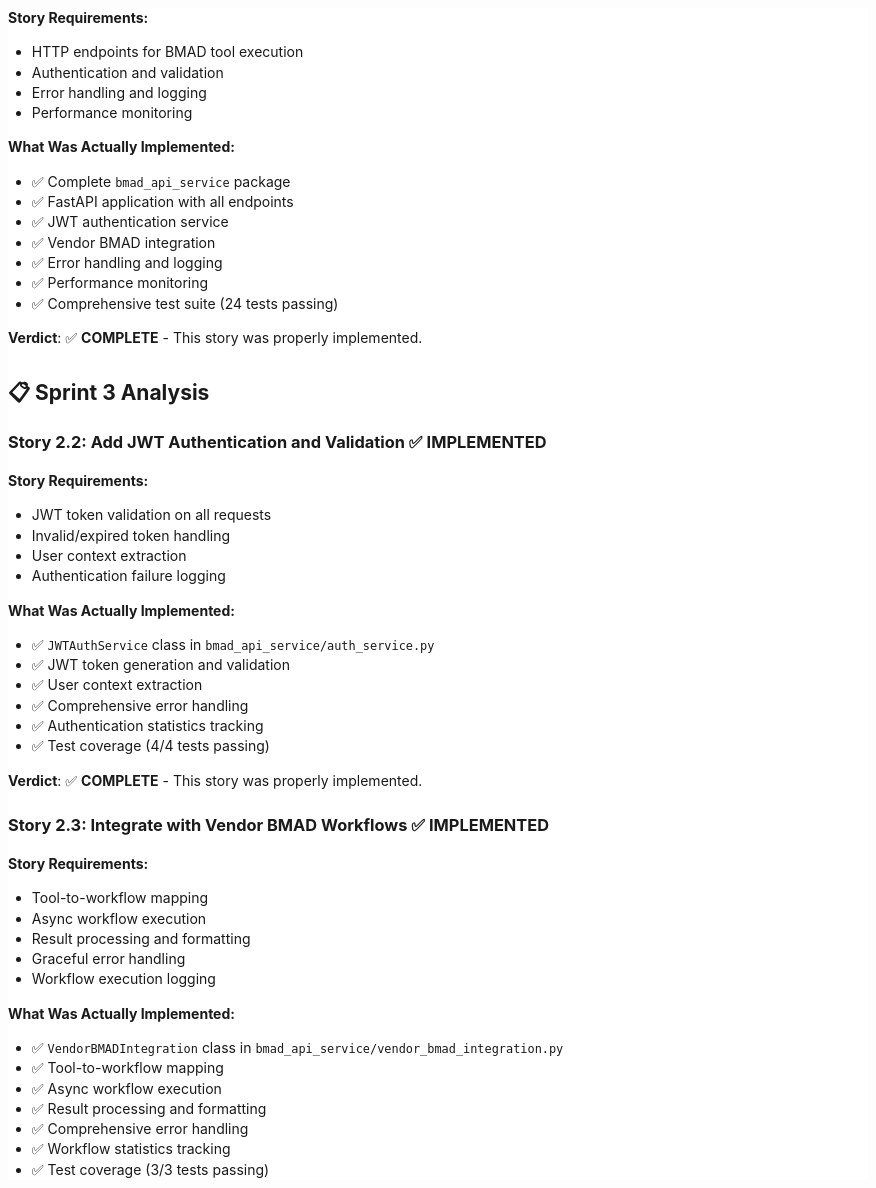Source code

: **Story Requirements:**
- HTTP endpoints for BMAD tool execution
- Authentication and validation
- Error handling and logging
- Performance monitoring

**What Was Actually Implemented:**
- ✅ Complete `bmad_api_service` package
- ✅ FastAPI application with all endpoints
- ✅ JWT authentication service
- ✅ Vendor BMAD integration
- ✅ Error handling and logging
- ✅ Performance monitoring
- ✅ Comprehensive test suite (24 tests passing)

**Verdict**: ✅ **COMPLETE** - This story was properly implemented.

## 📋 **Sprint 3 Analysis**

### **Story 2.2: Add JWT Authentication and Validation** ✅ **IMPLEMENTED**

**Story Requirements:**
- JWT token validation on all requests
- Invalid/expired token handling
- User context extraction
- Authentication failure logging

**What Was Actually Implemented:**
- ✅ `JWTAuthService` class in `bmad_api_service/auth_service.py`
- ✅ JWT token generation and validation
- ✅ User context extraction
- ✅ Comprehensive error handling
- ✅ Authentication statistics tracking
- ✅ Test coverage (4/4 tests passing)

**Verdict**: ✅ **COMPLETE** - This story was properly implemented.

### **Story 2.3: Integrate with Vendor BMAD Workflows** ✅ **IMPLEMENTED**

**Story Requirements:**
- Tool-to-workflow mapping
- Async workflow execution
- Result processing and formatting
- Graceful error handling
- Workflow execution logging

**What Was Actually Implemented:**
- ✅ `VendorBMADIntegration` class in `bmad_api_service/vendor_bmad_integration.py`
- ✅ Tool-to-workflow mapping
- ✅ Async workflow execution
- ✅ Result processing and formatting
- ✅ Comprehensive error handling
- ✅ Workflow statistics tracking
- ✅ Test coverage (3/3 tests passing)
• • • • • • •
_Task prompt:_ Return the text of every item above word for word, leaving out the pictures.

_Output for this exercise:_
Source code

: **Story Requirements:**
- HTTP endpoints for BMAD tool execution
- Authentication and validation
- Error handling and logging
- Performance monitoring

**What Was Actually Implemented:**
- ✅ Complete `bmad_api_service` package
- ✅ FastAPI application with all endpoints
- ✅ JWT authentication service
- ✅ Vendor BMAD integration
- ✅ Error handling and logging
- ✅ Performance monitoring
- ✅ Comprehensive test suite (24 tests passing)

**Verdict**: ✅ **COMPLETE** - This story was properly implemented.

## 📋 **Sprint 3 Analysis**

### **Story 2.2: Add JWT Authentication and Validation** ✅ **IMPLEMENTED**

**Story Requirements:**
- JWT token validation on all requests
- Invalid/expired token handling
- User context extraction
- Authentication failure logging

**What Was Actually Implemented:**
- ✅ `JWTAuthService` class in `bmad_api_service/auth_service.py`
- ✅ JWT token generation and validation
- ✅ User context extraction
- ✅ Comprehensive error handling
- ✅ Authentication statistics tracking
- ✅ Test coverage (4/4 tests passing)

**Verdict**: ✅ **COMPLETE** - This story was properly implemented.

### **Story 2.3: Integrate with Vendor BMAD Workflows** ✅ **IMPLEMENTED**

**Story Requirements:**
- Tool-to-workflow mapping
- Async workflow execution
- Result processing and formatting
- Graceful error handling
- Workflow execution logging

**What Was Actually Implemented:**
- ✅ `VendorBMADIntegration` class in `bmad_api_service/vendor_bmad_integration.py`
- ✅ Tool-to-workflow mapping
- ✅ Async workflow execution
- ✅ Result processing and formatting
- ✅ Comprehensive error handling
- ✅ Workflow statistics tracking
- ✅ Test coverage (3/3 tests passing)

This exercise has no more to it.